Angélique

Angélique, Marquise des anges est un film d’aventure franco-italo-germano-espagnol qui est l’adaptation du roman éponyme sur lequel j’ai déjà écrit un article.

Je ne vais donc pas vous reparler de nouveau de la trame, mais plutôt des différences entre le film et le livre.

D’abord, il y a 5 films en tout :

1964 : Angélique, Marquise des anges 1965 : Merveilleuse Angélique 1966 : Angélique et le Roy 1967 : Indomptable Angélique 1968 : Angélique et le Sultan

Ensuite, la version cinéma est vraiment soft et édulcorée par rapport à la version papier, plutôt crue.

Le film se révèle relativement conforme à la version papier pour le peu de ce que j’en ai lu. Cependant de petites erreurs ou transformations se glissent ici et là :

– Angélique n’est pas envoyée au couvent par le prince de Condé (qui aurait souhaité l’éloigner après son imprudente déclaration sur un complot visant le roi), mais par son père le baron de Sancé après une escapade, indigne de son rang, au cours de laquelle elle se commet avec les paysans de son père. De même ce n’est pas le prince qui paye ses études mais le baron qui s’endette pour donner à ses enfants l’éducation qu’il convient à de jeunes nobles.

– Le baron ayant avec sa fille des relations de confiance lui avoue, bien avant qu’elle ne parte au couvent, l’existence de sa mine de plomb. En outre la proposition de mariage du comte de Peyrac, bien qu’étant motivée par la mine de plomb présente en dot dans le trousseau d’Angélique, n’intervient pas sur demande du baron mais sur celle du comte.

– Lors de la scène où Angélique offre sa virginité à son ami d’enfance, elle ne se ravise pas au dernier moment, mais est bien interrompue par le fidèle Guillaume. Par ailleurs, celui-ci n’est pas tué par le jeune Nicolas qu’il met néanmoins en fuite.

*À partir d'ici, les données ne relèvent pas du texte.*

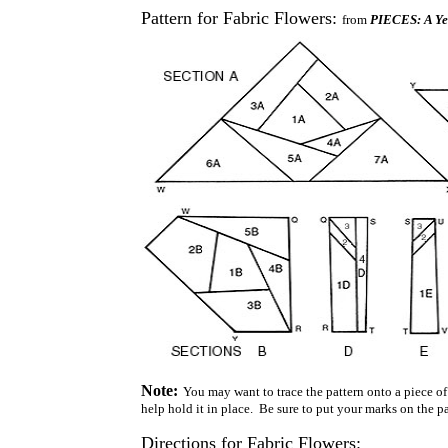
Pattern for Fabric Flowers:
from
PIECES: A Yea
Note:
You may want to trace the pattern onto a piece of 
help hold it in place. Be sure to put your marks on the pap
Directions for Fabric Flowers:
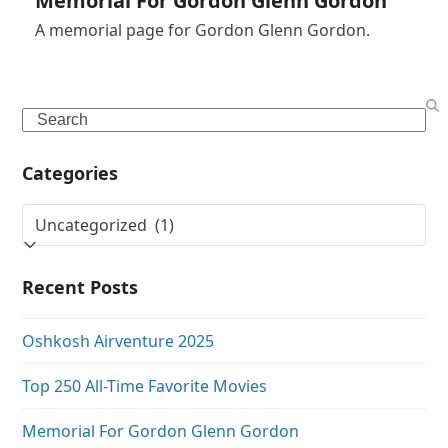
Memorial For Gordon Glenn Gordon
A memorial page for Gordon Glenn Gordon.
Search
Categories
Categories
Recent Posts
Oshkosh Airventure 2025
Top 250 All-Time Favorite Movies
Memorial For Gordon Glenn Gordon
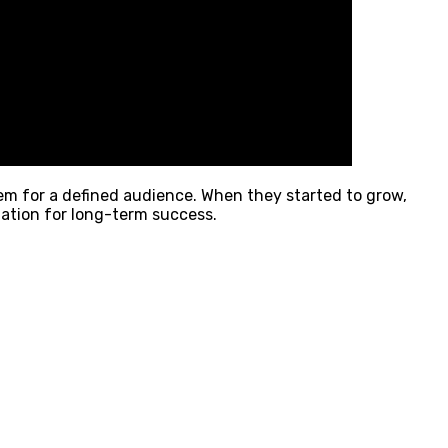
blem for a defined audience. When they started to grow,
dation for long-term success.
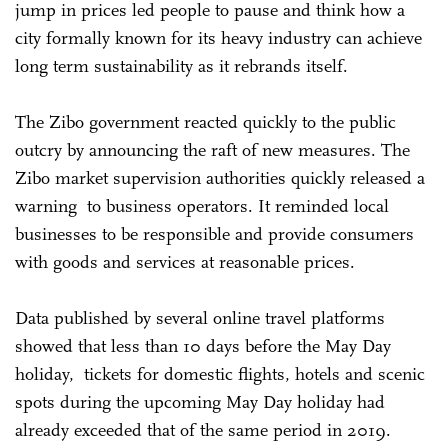
jump in prices led people to pause and think how a
city formally known for its heavy industry can achieve
long term sustainability as it rebrands itself.
The Zibo government reacted quickly to the public
outcry by announcing the raft of new measures. The
Zibo market supervision authorities quickly released a
warning to business operators. It reminded local
businesses to be responsible and provide consumers
with goods and services at reasonable prices.
Data published by several online travel platforms
showed that less than 10 days before the May Day
holiday, tickets for domestic flights, hotels and scenic
spots during the upcoming May Day holiday had
already exceeded that of the same period in 2019.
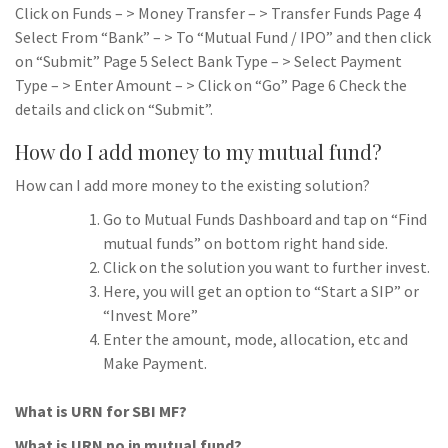
Click on Funds – > Money Transfer – > Transfer Funds Page 4
Select From “Bank” – > To “Mutual Fund / IPO” and then click
on “Submit” Page 5 Select Bank Type – > Select Payment
Type – > Enter Amount – > Click on “Go” Page 6 Check the
details and click on “Submit”.
How do I add money to my mutual fund?
How can I add more money to the existing solution?
Go to Mutual Funds Dashboard and tap on “Find
mutual funds” on bottom right hand side.
Click on the solution you want to further invest.
Here, you will get an option to “Start a SIP” or
“Invest More”
Enter the amount, mode, allocation, etc and
Make Payment.
What is URN for SBI MF?
What is URN no in mutual fund?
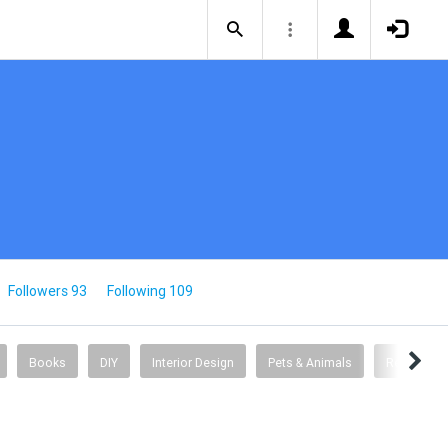
Followers 93
Following 109
Books
DIY
Interior Design
Pets & Animals
Relationsh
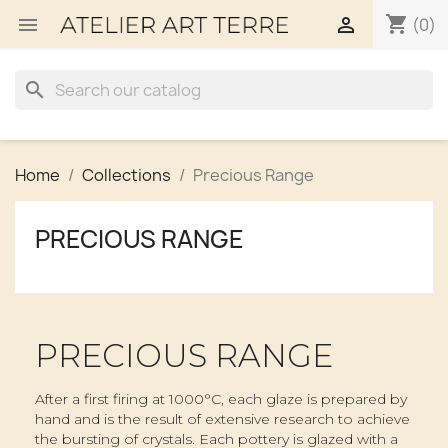
shopping_cart


(0)
search
Home
Collections
Precious Range
PRECIOUS RANGE
PRECIOUS RANGE
After a first firing at 1000°C, each glaze is prepared by
hand and is the result of extensive research to achieve
the bursting of crystals. Each pottery is glazed with a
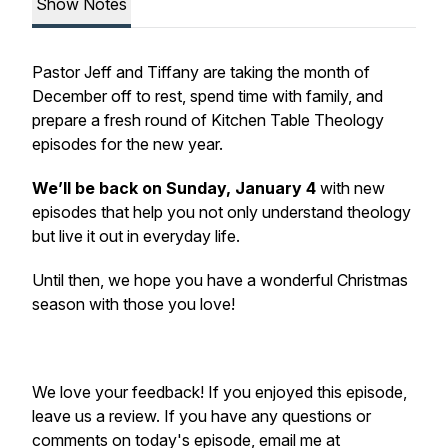
Show Notes
Pastor Jeff and Tiffany are taking the month of
December off to rest, spend time with family, and
prepare a fresh round of Kitchen Table Theology
episodes for the new year.
We’ll be back on Sunday, January 4
with new
episodes that help you not only understand theology
but live it out in everyday life.
Until then, we hope you have a wonderful Christmas
season with those you love!
We love your feedback! If you enjoyed this episode,
leave us a review. If you have any questions or
comments on today's episode, email me at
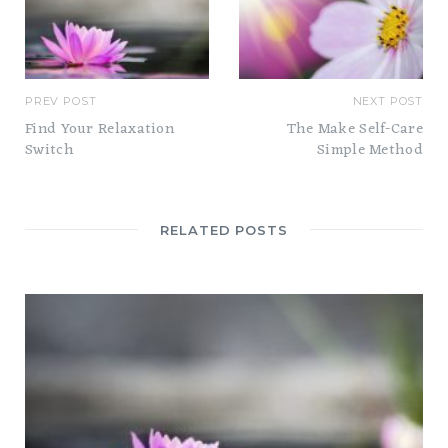
PREV POST
NEXT POST
Find Your Relaxation
The Make Self-Care
Switch
Simple Method
RELATED POSTS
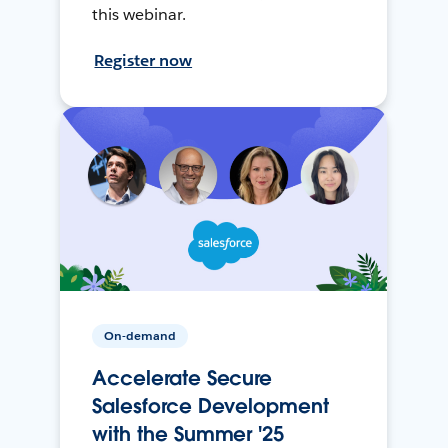
this webinar.
Register now
On-demand
Accelerate Secure
Salesforce Development
with the Summer '25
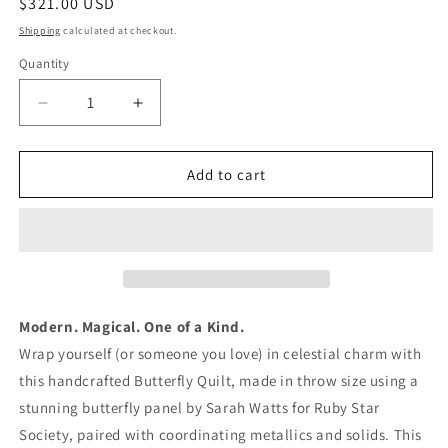
Regular
$321.00 USD
price
Shipping
calculated at checkout.
Quantity
Quantity
Decrease
Increase
quantity
quantity
for
for
Butterfly
Butterfly
Add to cart
Panel
Panel
Quilt
Quilt
–
–
Throw
Throw
Size
Size
Modern
Modern
Quilt
Quilt
Modern. Magical. One of a Kind.
Wrap yourself (or someone you love) in celestial charm with
this handcrafted Butterfly Quilt, made in throw size using a
stunning butterfly panel by Sarah Watts for Ruby Star
Society, paired with coordinating metallics and solids. This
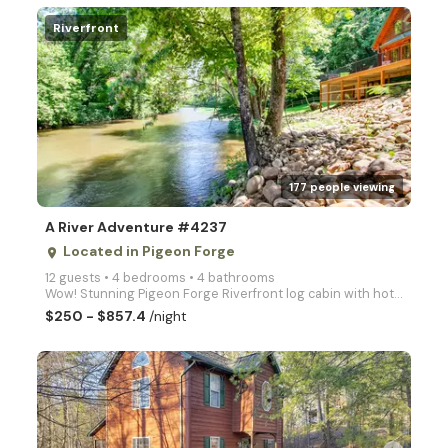
Riverfront
arrow_right
177 people viewing
A River Adventure #4237
Located in Pigeon Forge
place
12 guests • 4 bedrooms • 4 bathrooms
Wow! Stunning Pigeon Forge Riverfront log cabin with hot tub, 2 full kitchens, firepit, Fast WIFI, a
$250 - $857.4
/night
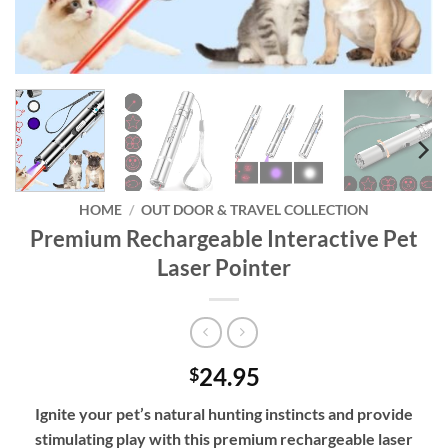
HOME
/
OUT DOOR & TRAVEL COLLECTION
Premium Rechargeable Interactive Pet
Laser Pointer
24.95
$
Ignite your pet’s natural hunting instincts and provide
stimulating play with this premium rechargeable laser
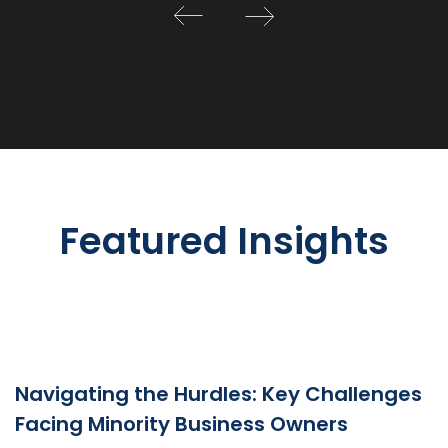
Featured Insights
Navigating the Hurdles: Key Challenges
Facing Minority Business Owners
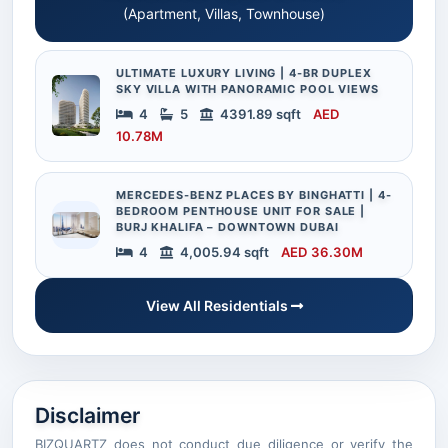
(Apartment, Villas, Townhouse)
ULTIMATE LUXURY LIVING | 4-BR DUPLEX
SKY VILLA WITH PANORAMIC POOL VIEWS
4
5
4391.89 sqft
AED
10.78M
MERCEDES-BENZ PLACES BY BINGHATTI | 4-
BEDROOM PENTHOUSE UNIT FOR SALE |
BURJ KHALIFA – DOWNTOWN DUBAI
4
4,005.94 sqft
AED 36.30M
View All Residentials
Disclaimer
BIZQUARTZ does not conduct due diligence or verify the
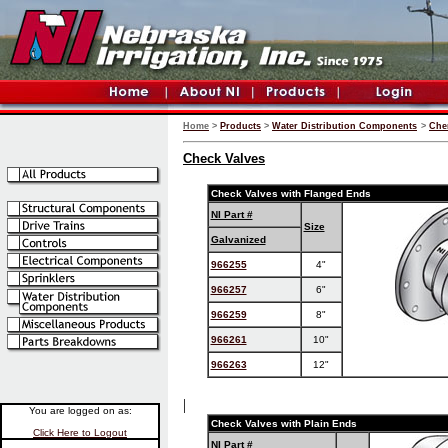
Home
>
Products
>
Water Distribution Components
>
Che
Check Valves
Check Valves with Flanged Ends
NI Part #
Size
Galvanized
966255
4"
966257
6"
966259
8"
966261
10"
966263
12"
|
You are logged on as:
Check Valves with Plain Ends
Click Here to Logout
NI Part #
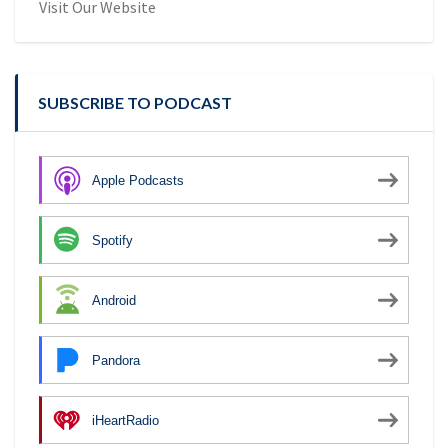
Visit Our Website
SUBSCRIBE TO PODCAST
Apple Podcasts
Spotify
Android
Pandora
iHeartRadio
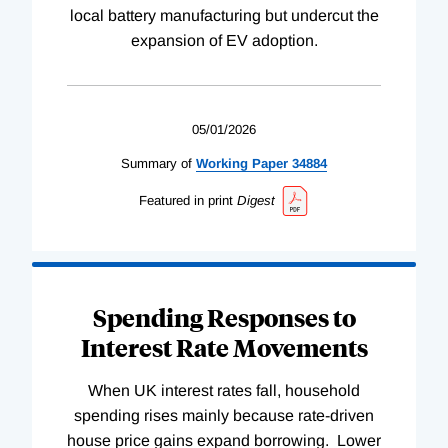
local battery manufacturing but undercut the
expansion of EV adoption.
05/01/2026
Summary of
Working
Paper
34884
Featured in print
Digest
Spending Responses to
Interest Rate Movements
When UK interest rates fall, household
spending rises mainly because rate-driven
house price gains expand borrowing. Lower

– Si l’accent est mis dans la version filmique sur la douleur qu’éprouve le comte lorsque sa femme le rejette lors de sa nuit de noces, dans le livre rien de tout cela. Au contraire, le comte prend la chose avec philosophie et même un humour des plus mordants.

– La scène du viol au Louvre est quant à elle totalement transformée. En effet, De Vardes, dans le livre, profite certes de la faiblesse de la jeune femme qui vient d’échapper à une tentative d’assassinat, mais ne la frappe pas pour autant. Plus important encore, Angélique nous est même montrée sous un jour ambigu, puisqu’elle n’est pas sans y prendre un certain plaisir (ce que le film se garde bien de mettre en évidence).

– L’épisode qui connaît le plus grand bouleversement est celui de la scène finale du film. Nicolas, devenu Calembredaine tente de faire évader le comte de Peyrac sur le chemin menant en place de Grève, à la suite d’un pacte passé avec Angélique. Or, cet événement est totalement inventé. Aucune tentative d’évasion n’est fomentée. De surcroît, la rencontre entre la jeune femme et Calembredaine n’intervient que plus tard, dans le second tome du cycle. Bien sûr l’effet dramatique induit par un tel choix s’inscrit également dans le même souci d’une recherche de sentimentalisme.